The court order states that the further hearing shall proceed on the basis that; as of August 31 2016, the April 2016 constitution was MQM-P constitution; the true effect and extent of Hussain stepping down on August 23, 2016 remains an issue for the further hearing; any findings made by the judge as to the impact or the significance of the events after September 1, 2016 have been overruled by the Court of Appeal; and Mr Haque is a representative of the members of MQM-P and entitled to bring this claim on their behalf.
Last week, three judges of the UK’s Court of Appeal accepted the MQM founder’s appeal against the judgment handed down over a year ago by the Insolvency and Companies Judge Jones — depriving Hussain of six London properties worth around £10 million, in favour of the Pakistani faction of MQM, led by Haque and Khalid Maqbool Siddiqui.
Hussain had appealed the single judge’s decision before the Court of Appeal, arguing that the judge failed to take into consideration basic facts of how his party was hijacked by Dr Farooq Sattar and other MQM-P leaders in Karachi who didn’t let Hussain return to the MQM after his August 22, 2016, speech and then his voluntary relinquishing of powers to Sattar and the Central Coordination Committee (CCC).
The ICC Judge Jones had declared that the MQM-P leader and former federal minister Haque was right to bring a claim for the Trust properties; that the real and legitimate MQM was the one based in Pakistan and therefore beneficiary of the six London properties.
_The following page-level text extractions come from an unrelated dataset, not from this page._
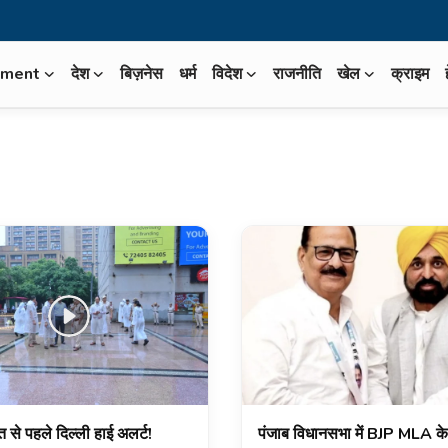
iment
देश
बिज़नेस
धर्म
विदेश
राजनीति
खेल
क्राइम
 से पहले दिल्ली हाई अलर्ट!
पंजाब विधानसभा में BJP MLA क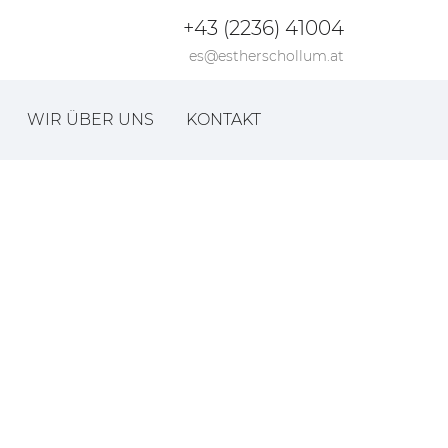
+43 (2236) 41004
es@estherschollum.at
WIR ÜBER UNS
KONTAKT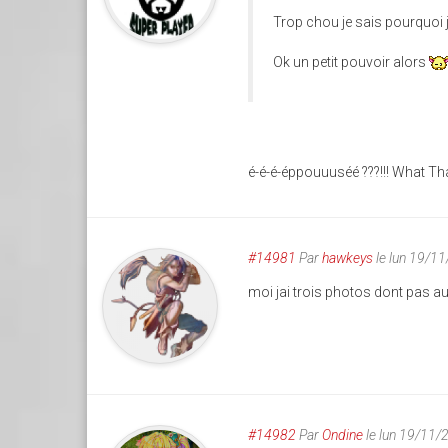
Trop chou je sais pourquoi 
Ok un petit pouvoir alors
é-é-é-éppouuuséé ???!!! What Th
#14981
Par
hawkeys
le lun 19/1
moi jai trois photos dont pas au 
#14982
Par
Ondine
le lun 19/11/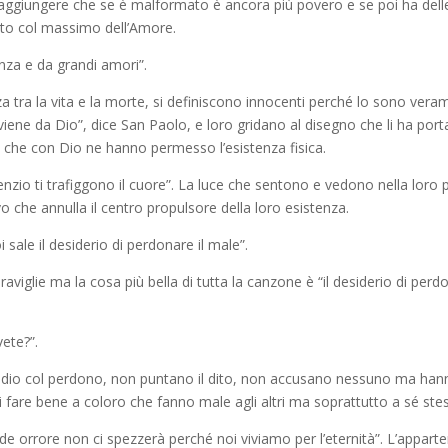
giungere che se è malformato è ancora più povero e se poi ha delle c
osto col massimo dell’Amore.
cenza e da grandi amori”.
nza
tra la vita e la morte, si definiscono innocenti perché lo sono ver
viene da Dio”
,
dice San Paolo
,
e loro gridano al disegno che li ha port
ni che con
D
io ne hanno permesso l’esistenza fisica.
nzio ti trafiggono il cuore”.
La luce che sentono e vedono nella loro pu
vo
che annulla il
centro propulsore
della loro esistenza.
oi sale
il desiderio di perdonare il male”.
aviglie ma la cosa più bella di tutta la canzone è
“il desiderio di perd
ete?”.
’odio col perdono, non puntano il dito, non accusano nessuno ma hann
fare bene a coloro che fanno male agli altri ma soprattutto a sé stes
e orrore non ci spezzerà perché noi viviamo per l’eternità”.
L’apparte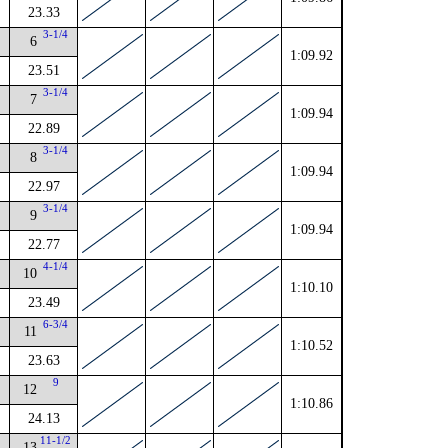
23.33
3-1/4
6
1:09.92
23.51
3-1/4
7
1:09.94
22.89
2
3-1/4
8
1:09.94
22.97
4
3-1/4
9
1:09.94
22.77
4
4-1/4
10
1:10.10
23.49
6-3/4
11
1:10.52
23.63
9
12
1:10.86
24.13
11-1/2
13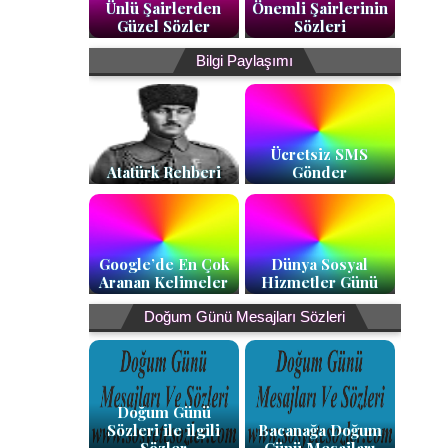
Ünlü Şairlerden
Önemli Şairlerinin
Güzel Sözler
Sözleri
Bilgi Paylaşımı
Ücretsiz SMS
Atatürk Rehberi
Gönder
Google’de En Çok
Dünya Sosyal
Aranan Kelimeler
Hizmetler Günü
Doğum Günü Mesajları Sözleri
Doğum Günü
Sözleri ile ilgili
Bacanağa Doğum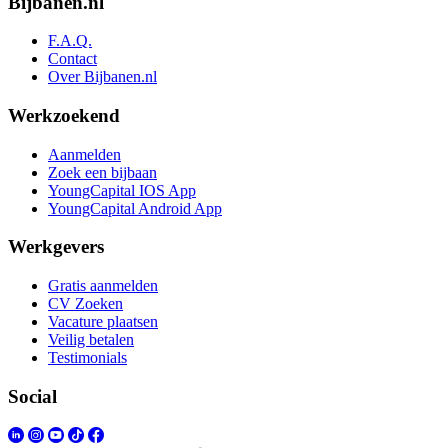
Bijbanen.nl
F.A.Q.
Contact
Over Bijbanen.nl
Werkzoekend
Aanmelden
Zoek een bijbaan
YoungCapital IOS App
YoungCapital Android App
Werkgevers
Gratis aanmelden
CV Zoeken
Vacature plaatsen
Veilig betalen
Testimonials
Social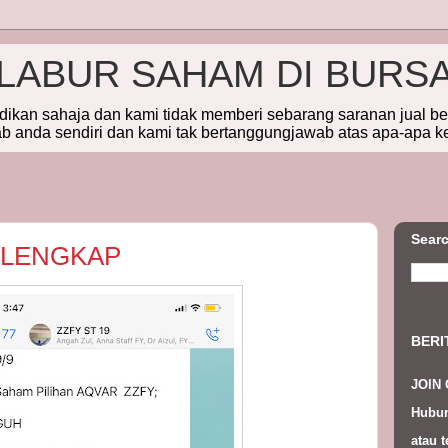
ELABUR SAHAM DI BURS
idikan sahaja dan kami tidak memberi sebarang saranan jual b
 anda sendiri dan kami tak bertanggungjawab atas apa-apa k
Searc
 LENGKAP
BERI
JOIN
Hubun
atau t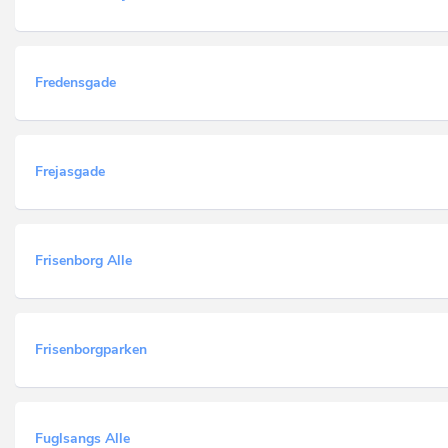
Fredensgade
Frejasgade
Frisenborg Alle
Frisenborgparken
Fuglsangs Alle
The Court of Appeal judges Lord Justice Arnold, Lord Justice Moylan and Lord Justice Nugee have overturned the High Court Judge Jones’ March 13, 2023 ruling that MQM-P is MQM and that Hussain and his supporters do not have a valid defence as trustees to challenge the unconstitutional acts of MQM-P on August 31-September 1, in 2016.
On Thursday, Altaf Hussain addressed a press conference to “celebrate” his win at the Court of Appeal. He praised former accountability minister Shehzad Akbar who said in a tweet that the case against Hussain was started four years ago — when PTI and MQM-P were partners in government under Imran Khan as the prime minister — by the state of Pakistan and MQM-P was only a tool in the hands of the state.
Akbar also named a minister of Khan’s cabinet who played the key part.
Hussain said that that the minister was Barrister Farogh Nasim who “conspired against me and changed the constitution of the MQM”. He thanked Shehzad Akbar for setting the record straight and speaking the truth.
The Court of Appeal has accepted Hussain’s ground that without deciding the constitutionality of MQM-P acts, the High court judge erred in deciding that MQM-P is the real MQM.
The judges also accepted the arguments of Hussain that he did not step back from his role in MQM but was asked by Sattar to temporarily step back until the situation in Pakistan calms down but was later ditched by him and his allies by bringing Article 6 (treason) resolution against Hussain in Sindh and national assemblies.
The court has further stated that without having evidence on the backgrounds of the events unfolding to that announcement, it cannot be said that he stepped down as the party chief of MQM and that the High Court must investigate the claims of violence August 20, 2016 on MQM workers.